- Opening Delimiter -

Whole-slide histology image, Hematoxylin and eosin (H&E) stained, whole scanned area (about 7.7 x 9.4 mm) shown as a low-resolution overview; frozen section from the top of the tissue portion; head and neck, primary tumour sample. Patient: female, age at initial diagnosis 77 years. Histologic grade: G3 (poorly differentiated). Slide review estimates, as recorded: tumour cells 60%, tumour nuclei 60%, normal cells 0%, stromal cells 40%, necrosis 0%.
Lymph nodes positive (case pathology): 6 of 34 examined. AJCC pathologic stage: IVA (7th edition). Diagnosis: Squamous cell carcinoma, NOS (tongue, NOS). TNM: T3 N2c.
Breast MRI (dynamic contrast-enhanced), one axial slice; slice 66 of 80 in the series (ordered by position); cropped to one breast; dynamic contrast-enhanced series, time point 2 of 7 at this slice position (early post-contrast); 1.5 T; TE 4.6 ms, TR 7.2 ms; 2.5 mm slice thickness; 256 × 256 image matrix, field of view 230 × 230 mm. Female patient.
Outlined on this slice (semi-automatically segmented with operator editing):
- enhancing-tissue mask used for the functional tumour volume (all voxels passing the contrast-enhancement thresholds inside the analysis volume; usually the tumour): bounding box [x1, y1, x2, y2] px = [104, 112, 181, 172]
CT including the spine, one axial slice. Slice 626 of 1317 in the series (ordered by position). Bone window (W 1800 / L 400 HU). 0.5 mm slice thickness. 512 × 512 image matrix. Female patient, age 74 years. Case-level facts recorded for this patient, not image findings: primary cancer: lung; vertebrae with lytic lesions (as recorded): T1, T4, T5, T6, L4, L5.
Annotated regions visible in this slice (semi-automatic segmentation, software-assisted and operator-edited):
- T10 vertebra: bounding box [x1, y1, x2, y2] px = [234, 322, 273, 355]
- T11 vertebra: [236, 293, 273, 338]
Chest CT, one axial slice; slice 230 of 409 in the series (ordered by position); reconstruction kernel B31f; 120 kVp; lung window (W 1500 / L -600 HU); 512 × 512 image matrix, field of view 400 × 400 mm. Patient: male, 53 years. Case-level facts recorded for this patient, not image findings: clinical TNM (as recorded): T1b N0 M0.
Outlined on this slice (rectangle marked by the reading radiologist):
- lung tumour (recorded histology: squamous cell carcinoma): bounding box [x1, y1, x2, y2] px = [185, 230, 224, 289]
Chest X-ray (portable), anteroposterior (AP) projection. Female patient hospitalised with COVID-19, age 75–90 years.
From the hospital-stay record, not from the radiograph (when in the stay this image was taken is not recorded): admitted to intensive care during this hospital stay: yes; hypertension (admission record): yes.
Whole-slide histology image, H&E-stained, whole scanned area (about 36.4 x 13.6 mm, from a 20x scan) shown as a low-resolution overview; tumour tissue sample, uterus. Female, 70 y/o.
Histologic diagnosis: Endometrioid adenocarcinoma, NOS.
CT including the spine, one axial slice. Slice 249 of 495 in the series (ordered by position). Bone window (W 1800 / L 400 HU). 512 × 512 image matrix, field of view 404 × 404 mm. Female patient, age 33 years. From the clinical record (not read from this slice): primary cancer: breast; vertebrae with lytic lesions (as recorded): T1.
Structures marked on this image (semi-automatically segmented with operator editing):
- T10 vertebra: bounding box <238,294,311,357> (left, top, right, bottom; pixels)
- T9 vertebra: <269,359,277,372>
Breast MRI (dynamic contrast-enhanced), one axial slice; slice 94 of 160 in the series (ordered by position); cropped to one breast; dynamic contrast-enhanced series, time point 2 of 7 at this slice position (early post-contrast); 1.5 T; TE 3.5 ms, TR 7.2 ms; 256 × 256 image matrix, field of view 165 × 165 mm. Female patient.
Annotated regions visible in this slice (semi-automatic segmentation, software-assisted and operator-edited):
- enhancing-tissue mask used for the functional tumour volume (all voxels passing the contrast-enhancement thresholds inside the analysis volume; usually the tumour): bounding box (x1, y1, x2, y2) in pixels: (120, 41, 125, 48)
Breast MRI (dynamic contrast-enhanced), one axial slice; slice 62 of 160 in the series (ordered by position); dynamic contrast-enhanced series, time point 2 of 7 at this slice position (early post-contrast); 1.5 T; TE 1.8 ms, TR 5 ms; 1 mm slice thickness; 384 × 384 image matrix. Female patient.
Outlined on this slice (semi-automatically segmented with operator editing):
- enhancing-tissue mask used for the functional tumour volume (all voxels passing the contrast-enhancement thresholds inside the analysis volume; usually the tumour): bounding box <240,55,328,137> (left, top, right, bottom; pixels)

- Closing Delimiter -

§ Required action
For this exercise, please output exactly the lines above starting at the line with "- T11 vertebra: [236, 293, 273, 338]" and ending at the line with "Chest X-ray (portable), anteroposterior", ends included.

§ Your response
- T11 vertebra: [236, 293, 273, 338]
Chest CT, one axial slice; slice 230 of 409 in the series (ordered by position); reconstruction kernel B31f; 120 kVp; lung window (W 1500 / L -600 HU); 512 × 512 image matrix, field of view 400 × 400 mm. Patient: male, 53 years. Case-level facts recorded for this patient, not image findings: clinical TNM (as recorded): T1b N0 M0.
Outlined on this slice (rectangle marked by the reading radiologist):
- lung tumour (recorded histology: squamous cell carcinoma): bounding box [x1, y1, x2, y2] px = [185, 230, 224, 289]
Chest X-ray (portable), anteroposterior (AP) projection. Female patient hospitalised with COVID-19, age 75–90 years.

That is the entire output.